::: WORKING DATA :::

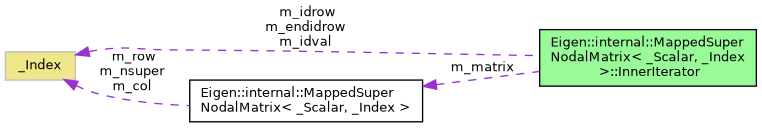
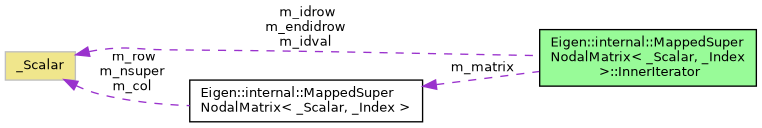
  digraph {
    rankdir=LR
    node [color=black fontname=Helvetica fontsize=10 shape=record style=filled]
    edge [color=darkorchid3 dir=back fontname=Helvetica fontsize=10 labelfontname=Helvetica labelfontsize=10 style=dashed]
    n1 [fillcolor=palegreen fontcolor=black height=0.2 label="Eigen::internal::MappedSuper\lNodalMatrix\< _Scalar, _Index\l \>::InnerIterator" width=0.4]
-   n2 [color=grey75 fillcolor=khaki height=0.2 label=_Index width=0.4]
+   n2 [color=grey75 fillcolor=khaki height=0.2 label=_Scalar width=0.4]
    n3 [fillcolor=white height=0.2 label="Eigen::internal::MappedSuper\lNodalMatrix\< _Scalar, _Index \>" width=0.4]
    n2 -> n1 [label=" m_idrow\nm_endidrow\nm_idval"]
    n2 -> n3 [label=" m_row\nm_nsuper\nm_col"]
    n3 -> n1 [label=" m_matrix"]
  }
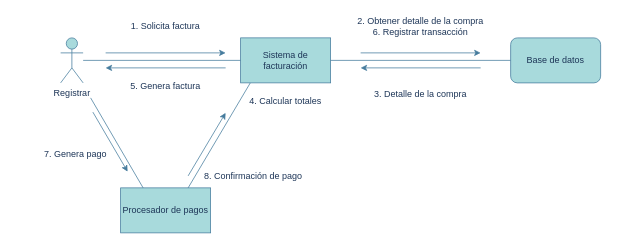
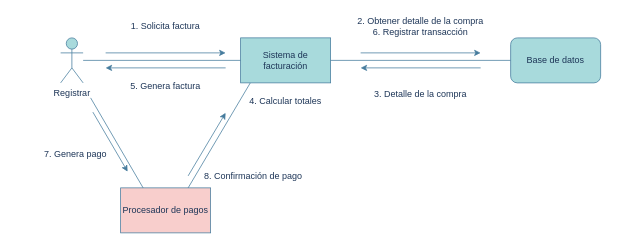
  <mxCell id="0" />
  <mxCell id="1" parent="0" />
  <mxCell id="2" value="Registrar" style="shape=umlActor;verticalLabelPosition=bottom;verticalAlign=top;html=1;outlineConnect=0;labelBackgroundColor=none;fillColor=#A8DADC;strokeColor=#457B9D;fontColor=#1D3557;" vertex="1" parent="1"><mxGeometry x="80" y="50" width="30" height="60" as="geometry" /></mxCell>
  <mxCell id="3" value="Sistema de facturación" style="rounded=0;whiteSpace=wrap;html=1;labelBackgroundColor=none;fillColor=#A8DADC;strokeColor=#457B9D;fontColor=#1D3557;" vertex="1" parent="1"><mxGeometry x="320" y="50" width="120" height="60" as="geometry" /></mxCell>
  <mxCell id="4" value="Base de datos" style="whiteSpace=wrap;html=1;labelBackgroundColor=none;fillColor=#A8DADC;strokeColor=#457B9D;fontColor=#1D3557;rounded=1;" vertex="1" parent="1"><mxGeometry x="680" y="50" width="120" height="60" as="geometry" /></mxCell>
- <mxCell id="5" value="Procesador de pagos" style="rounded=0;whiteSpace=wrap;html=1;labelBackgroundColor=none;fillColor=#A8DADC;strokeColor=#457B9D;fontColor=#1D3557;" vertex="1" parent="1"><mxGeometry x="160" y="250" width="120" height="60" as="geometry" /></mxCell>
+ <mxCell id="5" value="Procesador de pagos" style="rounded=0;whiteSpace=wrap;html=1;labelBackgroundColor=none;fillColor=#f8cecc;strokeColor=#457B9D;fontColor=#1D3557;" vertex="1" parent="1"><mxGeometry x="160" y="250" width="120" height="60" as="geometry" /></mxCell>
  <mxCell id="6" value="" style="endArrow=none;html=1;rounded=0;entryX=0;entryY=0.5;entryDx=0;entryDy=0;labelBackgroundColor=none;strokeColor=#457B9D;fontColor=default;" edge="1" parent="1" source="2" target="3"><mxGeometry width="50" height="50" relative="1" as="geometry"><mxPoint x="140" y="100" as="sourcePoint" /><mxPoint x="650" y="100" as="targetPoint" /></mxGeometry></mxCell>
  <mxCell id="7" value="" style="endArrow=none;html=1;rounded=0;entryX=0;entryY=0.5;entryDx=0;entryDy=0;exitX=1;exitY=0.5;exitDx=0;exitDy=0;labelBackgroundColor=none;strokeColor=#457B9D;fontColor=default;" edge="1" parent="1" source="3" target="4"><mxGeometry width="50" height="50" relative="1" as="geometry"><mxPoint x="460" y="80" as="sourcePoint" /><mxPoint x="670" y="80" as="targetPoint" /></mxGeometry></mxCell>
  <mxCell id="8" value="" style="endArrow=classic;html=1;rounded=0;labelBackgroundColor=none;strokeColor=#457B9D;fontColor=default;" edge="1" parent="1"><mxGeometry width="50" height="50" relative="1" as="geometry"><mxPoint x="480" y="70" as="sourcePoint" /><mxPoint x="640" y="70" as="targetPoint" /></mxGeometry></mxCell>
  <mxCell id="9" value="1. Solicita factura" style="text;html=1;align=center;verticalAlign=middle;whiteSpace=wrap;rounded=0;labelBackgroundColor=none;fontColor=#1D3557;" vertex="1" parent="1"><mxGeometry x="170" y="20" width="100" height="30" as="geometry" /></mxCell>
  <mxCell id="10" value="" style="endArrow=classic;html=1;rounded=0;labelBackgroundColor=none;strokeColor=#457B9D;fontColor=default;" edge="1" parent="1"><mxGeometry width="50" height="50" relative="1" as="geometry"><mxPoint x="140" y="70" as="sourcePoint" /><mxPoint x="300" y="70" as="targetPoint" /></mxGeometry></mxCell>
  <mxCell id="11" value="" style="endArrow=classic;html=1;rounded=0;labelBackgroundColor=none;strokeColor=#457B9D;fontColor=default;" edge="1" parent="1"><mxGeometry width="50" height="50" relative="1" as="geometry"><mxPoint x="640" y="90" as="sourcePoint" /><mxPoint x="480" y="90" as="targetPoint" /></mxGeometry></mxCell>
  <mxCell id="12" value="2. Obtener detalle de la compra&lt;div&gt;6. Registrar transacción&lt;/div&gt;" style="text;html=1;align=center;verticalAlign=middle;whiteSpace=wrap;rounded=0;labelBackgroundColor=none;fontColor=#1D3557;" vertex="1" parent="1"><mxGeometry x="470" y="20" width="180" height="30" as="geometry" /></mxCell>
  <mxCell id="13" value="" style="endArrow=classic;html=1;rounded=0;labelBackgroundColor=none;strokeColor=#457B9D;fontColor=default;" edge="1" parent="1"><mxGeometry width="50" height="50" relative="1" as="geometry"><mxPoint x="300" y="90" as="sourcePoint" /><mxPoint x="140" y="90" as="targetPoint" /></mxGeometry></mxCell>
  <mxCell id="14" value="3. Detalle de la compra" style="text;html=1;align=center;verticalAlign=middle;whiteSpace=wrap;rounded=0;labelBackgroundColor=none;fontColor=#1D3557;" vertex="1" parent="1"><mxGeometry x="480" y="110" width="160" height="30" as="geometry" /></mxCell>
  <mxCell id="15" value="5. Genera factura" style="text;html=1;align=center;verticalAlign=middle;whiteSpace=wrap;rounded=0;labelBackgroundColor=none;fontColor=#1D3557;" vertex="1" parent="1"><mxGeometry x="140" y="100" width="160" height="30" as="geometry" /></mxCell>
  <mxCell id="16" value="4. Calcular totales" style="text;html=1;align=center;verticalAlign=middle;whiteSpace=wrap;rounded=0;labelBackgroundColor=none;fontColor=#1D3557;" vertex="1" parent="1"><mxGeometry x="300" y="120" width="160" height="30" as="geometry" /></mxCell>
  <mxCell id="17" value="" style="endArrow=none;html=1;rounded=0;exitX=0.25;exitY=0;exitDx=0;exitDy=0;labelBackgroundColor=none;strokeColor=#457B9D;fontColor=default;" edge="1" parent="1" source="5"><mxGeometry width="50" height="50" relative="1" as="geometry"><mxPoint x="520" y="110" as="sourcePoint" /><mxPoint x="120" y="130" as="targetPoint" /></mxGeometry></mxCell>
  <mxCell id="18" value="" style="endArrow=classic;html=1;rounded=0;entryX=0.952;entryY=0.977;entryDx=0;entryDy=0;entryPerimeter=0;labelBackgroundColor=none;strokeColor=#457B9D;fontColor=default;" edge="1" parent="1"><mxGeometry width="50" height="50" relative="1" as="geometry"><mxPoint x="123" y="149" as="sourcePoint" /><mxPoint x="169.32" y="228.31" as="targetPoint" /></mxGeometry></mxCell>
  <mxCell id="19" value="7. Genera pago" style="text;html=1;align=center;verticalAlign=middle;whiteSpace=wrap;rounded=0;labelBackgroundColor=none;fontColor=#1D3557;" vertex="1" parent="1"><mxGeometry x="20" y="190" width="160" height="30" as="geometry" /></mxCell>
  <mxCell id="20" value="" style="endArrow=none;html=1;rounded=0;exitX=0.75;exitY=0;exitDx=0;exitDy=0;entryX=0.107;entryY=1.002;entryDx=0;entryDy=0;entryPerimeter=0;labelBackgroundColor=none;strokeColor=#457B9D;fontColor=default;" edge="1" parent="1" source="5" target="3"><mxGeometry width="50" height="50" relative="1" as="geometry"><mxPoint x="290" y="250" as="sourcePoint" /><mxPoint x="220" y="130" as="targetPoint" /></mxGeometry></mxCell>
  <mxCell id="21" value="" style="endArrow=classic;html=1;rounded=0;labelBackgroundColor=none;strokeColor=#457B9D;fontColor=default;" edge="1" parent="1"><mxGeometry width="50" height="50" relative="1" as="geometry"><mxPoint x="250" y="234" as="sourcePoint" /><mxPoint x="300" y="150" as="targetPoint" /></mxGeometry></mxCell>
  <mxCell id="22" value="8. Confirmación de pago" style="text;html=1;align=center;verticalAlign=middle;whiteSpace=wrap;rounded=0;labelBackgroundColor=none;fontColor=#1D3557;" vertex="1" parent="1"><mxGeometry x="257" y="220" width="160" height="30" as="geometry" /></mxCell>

:::

• **PROBLEM DETAILS**:
Count the lines of the records that contain the string "pagos", treating uppercase and lowercase as different. Give only the number.

• **COMPLETED EXERCISE**:
2